If such a pass time is used as a ‘break’ from all responsibility to rejuvenate, then great!  If it is used as a way to avoid other pressing issues, as a value above something else, like a crutch, diversion to ignore, perhaps not so great.  Not for the wife who has to pick up where he stepped out, anyway.  If the agreement is “watch the kids while I watch the game and then I’ll take over and run you a hot bath with wine and chocolate while you get to relax for the same amount of time” then perhaps that is a commitment that is mutual and respectful of supporting each other through the demands of parenting.
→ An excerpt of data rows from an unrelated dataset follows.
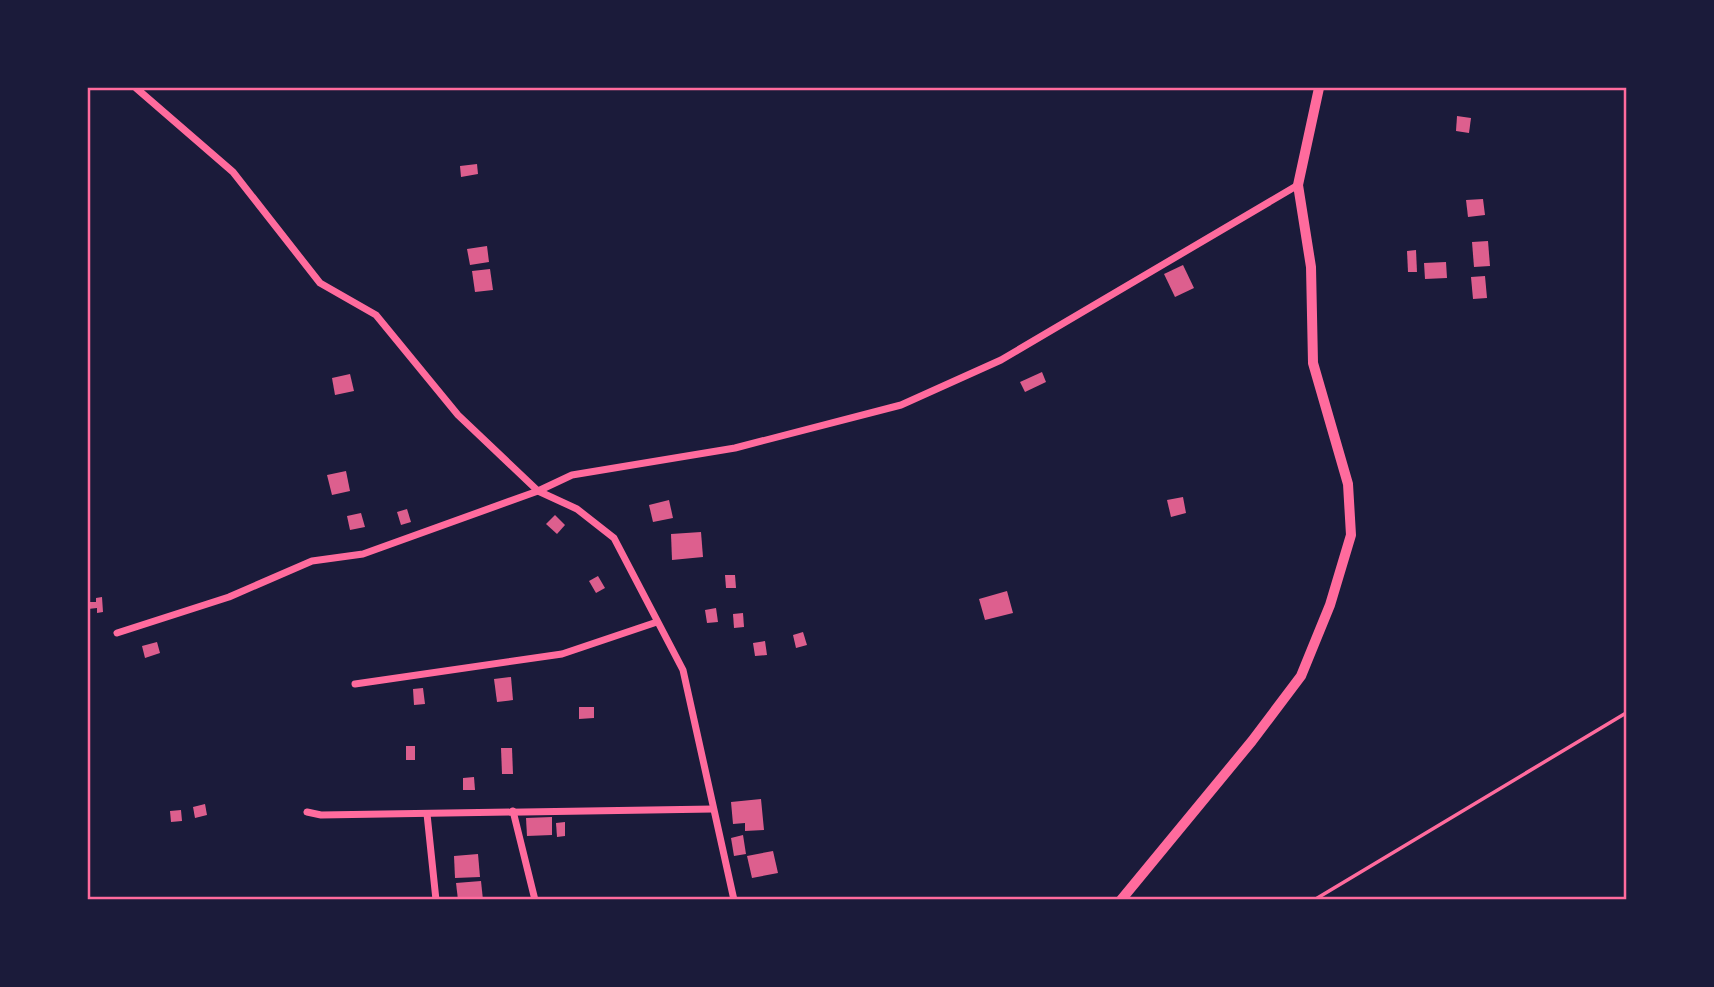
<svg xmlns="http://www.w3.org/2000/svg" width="1714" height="987" viewBox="0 0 1714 987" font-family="'Roboto Condensed',sans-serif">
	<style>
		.building { fill: #dd5f8e }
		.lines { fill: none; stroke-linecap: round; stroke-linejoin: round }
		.service { stroke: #ff6b9d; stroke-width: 3.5 }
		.minor { stroke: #ff6b9d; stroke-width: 7 }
		.tertiary { stroke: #ff6b9d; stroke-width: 10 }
		.neatline { fill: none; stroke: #ff6b9d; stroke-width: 2.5 }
	</style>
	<rect width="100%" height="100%" fill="#1b1b3a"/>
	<!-- building -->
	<g class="building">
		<polygon points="1457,116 1471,118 1469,133 1456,131"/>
		<polygon points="477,164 478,174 461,177 460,166"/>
		<polygon points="1483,199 1485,215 1468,217 1466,200"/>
		<polygon points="1488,241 1490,266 1474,267 1472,242"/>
		<polygon points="487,246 489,262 470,265 467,249"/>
		<polygon points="1416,250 1417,272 1408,272 1407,251"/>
		<polygon points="1446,262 1447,278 1425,279 1424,263"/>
		<polygon points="1183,265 1194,288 1175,297 1164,274"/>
		<polygon points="490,269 493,290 475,292 472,271"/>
		<polygon points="1485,276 1487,298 1473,299 1471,277"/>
		<polygon points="1042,372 1046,382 1025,392 1020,382"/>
		<polygon points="350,374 354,391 335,395 332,378"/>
		<polygon points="346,471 350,491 332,495 327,475"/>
		<polygon points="1183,497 1186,513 1171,517 1167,500"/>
		<polygon points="669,500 673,518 653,522 649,505"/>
		<polygon points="407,509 411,522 401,525 397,512"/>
		<polygon points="361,513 365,527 350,530 347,516"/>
		<polygon points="555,515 565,525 557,534 546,524"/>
		<polygon points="701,532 703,557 672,560 671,534"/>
		<polygon points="725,575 735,575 736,588 726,588"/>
		<polygon points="598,576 605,588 596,593 589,581"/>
		<polygon points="1007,591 1013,613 985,620 979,599"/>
		<polygon points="102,597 103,612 97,613 97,608 88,609 88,602 96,602 96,598"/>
		<polygon points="716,608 718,622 707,623 705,610"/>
		<polygon points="743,613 744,627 734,628 733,614"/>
		<polygon points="803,632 807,645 796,648 793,635"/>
		<polygon points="765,641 767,655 755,656 753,643"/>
		<polygon points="157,642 160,653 145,658 142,646"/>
		<polygon points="511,677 513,700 497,702 494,679"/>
		<polygon points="423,688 425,704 414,705 413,689"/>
		<polygon points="579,707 594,707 594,718 579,719"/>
		<rect x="406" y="746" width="9" height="14"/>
		<polygon points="501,748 512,748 513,774 502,774"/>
		<polygon points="474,777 475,790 463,790 463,778"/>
		<polygon points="761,799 764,830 745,831 745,823 733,824 731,802"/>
		<polygon points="205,804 207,815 195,818 193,807"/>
		<polygon points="181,810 182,821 171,822 170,811"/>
		<polygon points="552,817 552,835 527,836 526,818"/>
		<polygon points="565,822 565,836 557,837 556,823"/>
		<polygon points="743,835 746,854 734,856 731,838"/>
		<polygon points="773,851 778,873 752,878 747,856"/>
		<polygon points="478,854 480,877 455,878 454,856"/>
		<polygon points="481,881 483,900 458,900 456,883"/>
	</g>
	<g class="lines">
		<!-- service -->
		<polyline class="service" points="1314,900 1626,713"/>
		<!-- minor -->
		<g class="minor">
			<polyline points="136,88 233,172 320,283 376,315 458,415 538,491 577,509 614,538 683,670 734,900"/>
			<polyline points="117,633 229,597 312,561 363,554 538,491 572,475 735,448 901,405 1001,360 1298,185"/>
			<polyline points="355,684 562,654 657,622"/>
			<polyline points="513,811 535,900"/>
			<polyline points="307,812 321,815 713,809"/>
			<polyline points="427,814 436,900"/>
		</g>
		<!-- tertiary -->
		<polyline class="tertiary" points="1121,900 1252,741 1301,676 1330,605 1351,535 1348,484 1313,363 1311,267 1298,185 1319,88"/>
	</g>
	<!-- border -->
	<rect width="1714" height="987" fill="none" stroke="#1b1b3a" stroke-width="178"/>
	<rect x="89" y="89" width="1536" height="809" class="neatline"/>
</svg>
To bring our spouse favor may in deed, mean to ensure they spend the time necessary to develop and maintain healthy wholesome relationships with their offspring.  Perhaps bringing them favor means creating a time where we as mother’s are simply not there and they get to manage whatever circumstances that arise without our judgment of how they handle it.  Often children do not see their parents as either good or bad, right or wrong, and even toddlers will adjust to the parent whose with them at this time even if it is very different from the one who is absent at this time.
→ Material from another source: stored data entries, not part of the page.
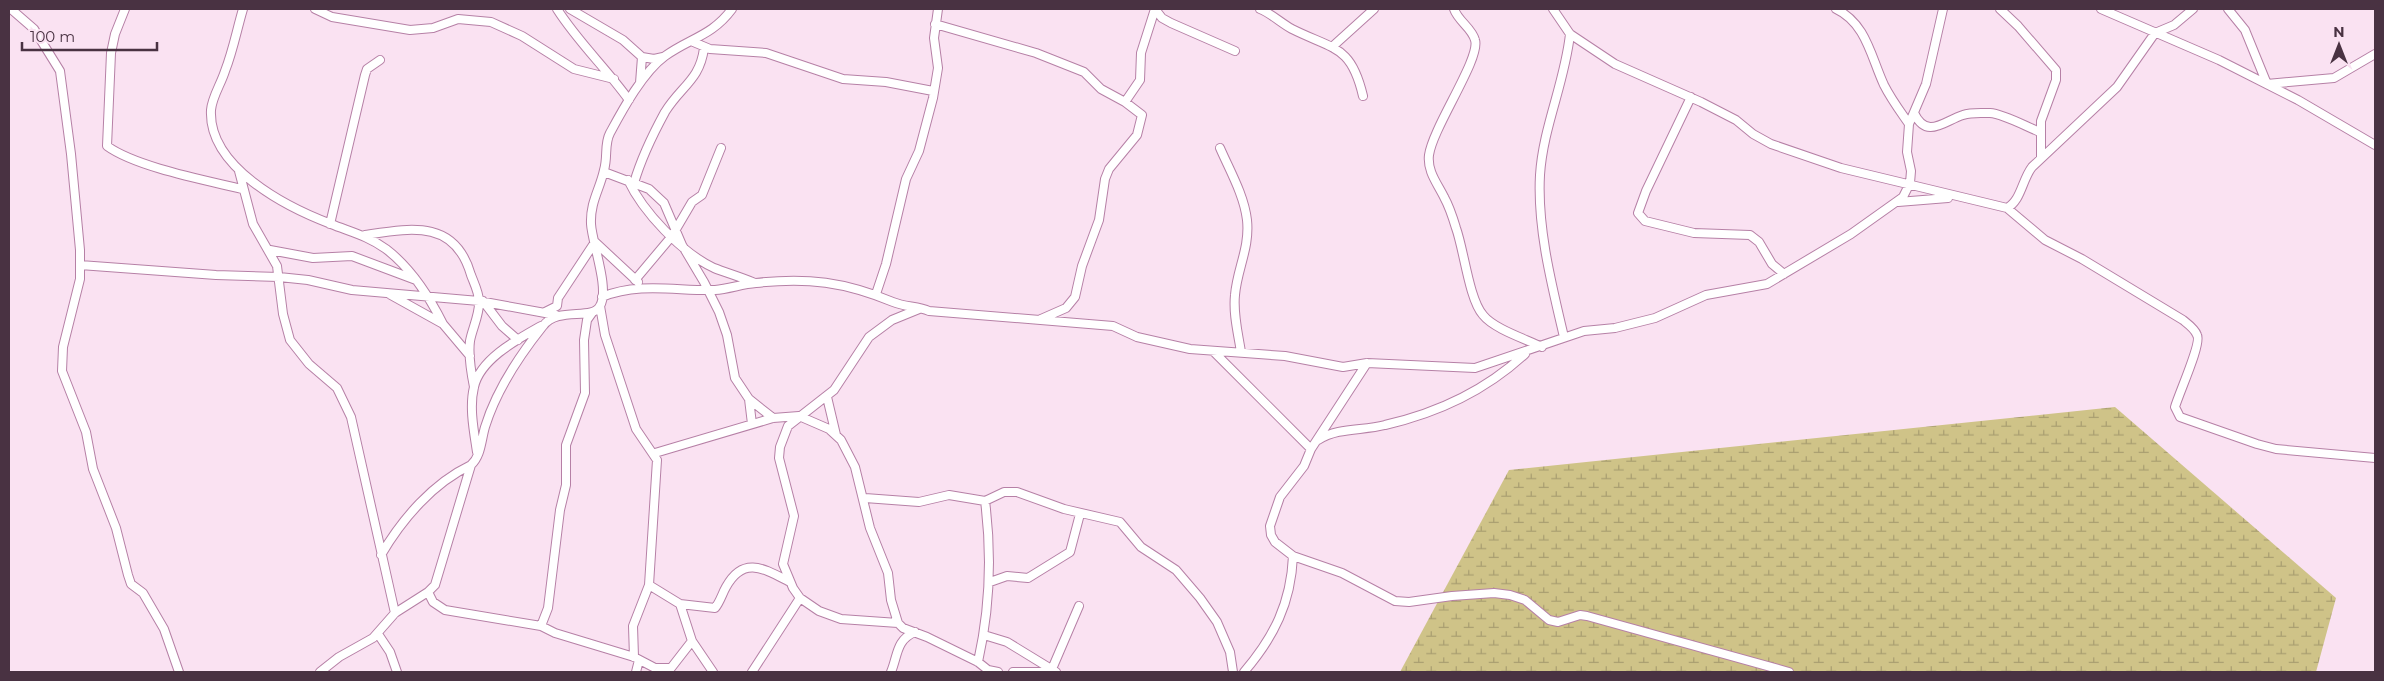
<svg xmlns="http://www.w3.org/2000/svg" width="2384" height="681" viewBox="0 0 2384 681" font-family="Montserrat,sans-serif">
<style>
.wetland{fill:url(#wetland-marsh)}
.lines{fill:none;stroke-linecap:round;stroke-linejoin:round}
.minor-casing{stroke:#b680a6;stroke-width:10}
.minor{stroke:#fff;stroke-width:8}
</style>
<defs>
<pattern id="wetland-marsh" width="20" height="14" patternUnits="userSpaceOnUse" patternTransform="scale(1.25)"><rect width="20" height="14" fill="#cfc388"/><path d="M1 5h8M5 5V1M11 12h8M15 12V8" fill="none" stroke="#aa9f71"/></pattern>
</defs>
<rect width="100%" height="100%" fill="#fae2f2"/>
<!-- wetland -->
<path class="wetland" d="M2115 407 2336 598 2316 672H1400L1509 470Z"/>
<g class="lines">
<!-- minor casing -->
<g class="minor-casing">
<path id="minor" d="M11 9 34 29 60 71 71 154 80 250V279L63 347 62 371 86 432 93 469 116 528 128 575 131 584 143 593 164 629 179 672
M125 9 115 34 111 53 107 146C136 167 205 180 242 189
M243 9C237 29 233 51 225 71 221 84 212 97 211 110 208 167 286 207 331 224 351 232 368 236 386 249 411 268 429 296 443 324
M315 9 332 17 410 30 433 28 458 19 491 22 522 36 574 69 614 79
M557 9C578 42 606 68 629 100
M570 9 623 40 642 57 640 83
M1155 9 1162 18 1171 23 1235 51
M1260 9C1272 14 1281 23 1292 29 1334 50 1351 45 1363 96
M1454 9C1458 21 1472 28 1475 40 1481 58 1433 127 1429 155 1427 171 1437 183 1444 197 1449 206 1453 218 1456 228 1464 250 1469 299 1483 315 1494 329 1526 339 1542 347
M1553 9 1570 34 1615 64 1701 102 1736 120 1753 134 1771 144 1841 168 2007 208C2021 201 2022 180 2032 167L2117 87 2155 33 2174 25 2193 9
M1836 9C1866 23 1871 57 1884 85 1891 99 1900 111 1909 124
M2000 9 2018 26 2056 70V80L2041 121V157
M2101 9 2219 60 2298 100 2375 145
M2228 9 2245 30 2267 84 2334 78 2375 54
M935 24 1036 53 1084 72 1101 89 1125 102 1142 115 1137 135 1109 169 1105 179 1099 220 1082 266 1075 297 1066 308 1041 319
M691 41 710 49 766 53 843 79 886 82 933 91
M1332 47 1374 9
M642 57 654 59 663 57
M1691 97 1646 191 1638 213 1645 221 1694 233 1750 235 1759 242 1772 264 1784 274
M1125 102 1140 80 1141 53 1155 9
M1914 113C1927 140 1944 121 1963 115 1971 112 1981 113 1990 113 2004 114 2027 127 2040 132
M1220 148C1230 171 1244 195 1247 220 1250 248 1237 269 1235 295 1233 314 1238 333 1241 352
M239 171 253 224 277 266 283 314 290 340 309 364 337 388 351 417 395 613
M604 172 649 189 664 203 682 245 704 282 719 312 727 335 735 378 749 399 773 418
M628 180C643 212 682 253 714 268 727 273 741 277 755 283
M634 183C641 159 653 134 665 112 681 86 700 80 704 48
M1898 202 1948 198
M2007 208 2045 240 2082 259 2183 320C2188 324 2195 329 2197 335 2202 343 2179 393 2175 407L2180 417 2257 444 2276 449 2375 458
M330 224 365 75 367 69 380 60
M365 235C411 228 455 219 471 275 474 283 479 293 479 301 480 314 472 329 470 341 468 356 471 372 474 387
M270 250 313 258 352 256 416 280
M80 265 216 275 279 277 308 280 352 290 479 301 556 315
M635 280 672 236 692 202 702 195 721 148
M389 294 443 324 470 356
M876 294 886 264 906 179 919 151 933 98 938 68 934 38 938 9
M602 297C639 282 676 291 715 290 729 289 742 284 756 283 807 277 845 282 893 302 905 307 918 306 929 311L1113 326 1137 337 1190 349 1285 356 1343 367 1367 363 1475 368 1584 331 1615 328 1655 318 1706 295 1767 284 1851 234 1903 197 1910 183 1911 171 1907 152 1909 124 1926 84 1943 9
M483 301 502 326 518 340
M600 306 605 335 636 429 657 460 649 585 633 626 634 657
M545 312 557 306 558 298 595 242 638 282
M1564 337C1552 286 1537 228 1540 175 1543 127 1565 82 1570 34
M1213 351 1311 449
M1367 363 1311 449 1304 466 1280 497 1270 526 1271 535 1275 542 1293 556 1342 573 1395 601 1409 602 1452 596 1494 593 1510 595 1525 600 1549 620 1558 622 1580 615 1587 616 1789 672
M827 397 836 435
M749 399 752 424
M1318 440C1339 427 1362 431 1385 425 1438 413 1485 391 1525 354
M477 452C474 432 469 407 474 387 480 359 518 339 541 326
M655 453 773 418 799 416 829 429 841 440 855 467 870 528 888 573 891 600 898 623 903 628 927 637 978 662 988 670 998 672
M865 498 919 502 949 495 985 501 1004 492H1017L1064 509 1120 522 1141 547 1176 570 1200 598 1217 622 1230 652 1233 672
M381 555C402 519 433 483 471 465
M990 582 1007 576 1028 578 1070 552 1080 514
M649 585 680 604 692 641 713 672
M428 592 433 602 445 610 541 626 555 633 634 657 655 668H671L692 641
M680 604 715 608C720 602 722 594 726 587 743 556 763 568 788 581
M898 623 841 619 819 611 800 598 793 588 783 564 794 516 779 458 780 447 788 426 834 390 869 337 892 320 919 309
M541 626 548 608 560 510 566 485V445L585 393 584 340 587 320 592 313
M378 634 390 652 397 672
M984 635 1007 642 1056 672
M978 662C990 608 992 555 985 501
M1052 669 1079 606
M320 672 339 657 373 638 395 613 428 592 435 585 471 465C481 456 481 441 485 427 496 391 519 356 543 326 558 306 592 321 600 306 610 289 592 243 591 224 590 202 600 189 604 170 608 157 604 144 610 133 623 109 643 72 665 56 690 38 712 36 732 9
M636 672 639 660
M752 672 800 598
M891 672C898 655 896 640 915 632
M1013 672H1053
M1244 672C1274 637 1291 603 1293 556"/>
</g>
<!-- minor -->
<use href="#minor" class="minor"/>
</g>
<!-- border -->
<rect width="2384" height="681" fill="none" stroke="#493242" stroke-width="20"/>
<!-- north arrow -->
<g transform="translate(2339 45)" stroke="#fae2f2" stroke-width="4" paint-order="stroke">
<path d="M0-4L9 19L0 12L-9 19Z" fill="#493242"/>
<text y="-8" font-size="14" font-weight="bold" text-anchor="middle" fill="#493242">N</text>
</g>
<!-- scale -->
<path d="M22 42v8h135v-8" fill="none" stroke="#493242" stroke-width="2.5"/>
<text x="30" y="42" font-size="15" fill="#493242" stroke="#fae2f2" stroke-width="4" paint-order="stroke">100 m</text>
</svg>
To bring my husband favor for me, means respect.  That respect suggests without debate that his view, his ideas, his opinions and his take on any situation holds water and deserves in the least consideration if not full recognition and perhaps even acceptance to the point of my submission.  I forfeit my reality so easily now that the kids are for the most part grown and gone. I find myself less likely to interfere with his way of doing things, especially where the grandson is involved, because I’ve gained the experience of valuing relationship.  Theirs need not be like ours in order to be valid or worthy, it just is.

Just as our marriage is unlike any other, it is not less worthy or valuable than others.  I once had very righteous religious people trying to tempt me denying the favor we already had placed on our union, by telling me to pray for my atheist husband to make him ‘come to Christ’ as though his standing already was not relevant enough.  The following scripture got me back on track.  “He who finds a wife finds what is good and receives favor from the Lord.” Psalm 18:22  The good is not necessarily in me, it is in his desire to join forces and his humility in accepting that two minds and hearts are better than one.

It made me chuckle deeply to the core of my being because it not only confirmed that it was already good, it confirmed that by merely finding me as worthy of marriage my husband had already confirmed that I am indeed good!  Okay… here I can say AMEN!  Tongue in cheek a little to all the mightier than though religious people who think their actions are superiors to others while in essence they are doing the devils work in tempting a wife to doubt her husband’s worth, especially by the definition of man made religions.  Oh for shame!  I don’t need to PRAY him into sainthood, that would be me preying on him.  He is already good, he has already found favor!

So, to bring him favor will at times mean, doing those odd little things that remind him how much I love him.  Yes, mine loves it when I find nice stout beer at the liquor store and bring it home and crack a bottle open just after supper after it has been chilled and join him on the patio to discuss NOTHING!  Of course, it is an especially treasured treat as our ageing diet has required a severe adjustment that has brought into control if not completely cured the high cholesterol and Type 2 diabetes that haunted him for decades.  And Yes, stout beer is an allowed component of said diet given the awesome antioxidants found within.  To that even he says AMEN! Funny, so simple, such favor!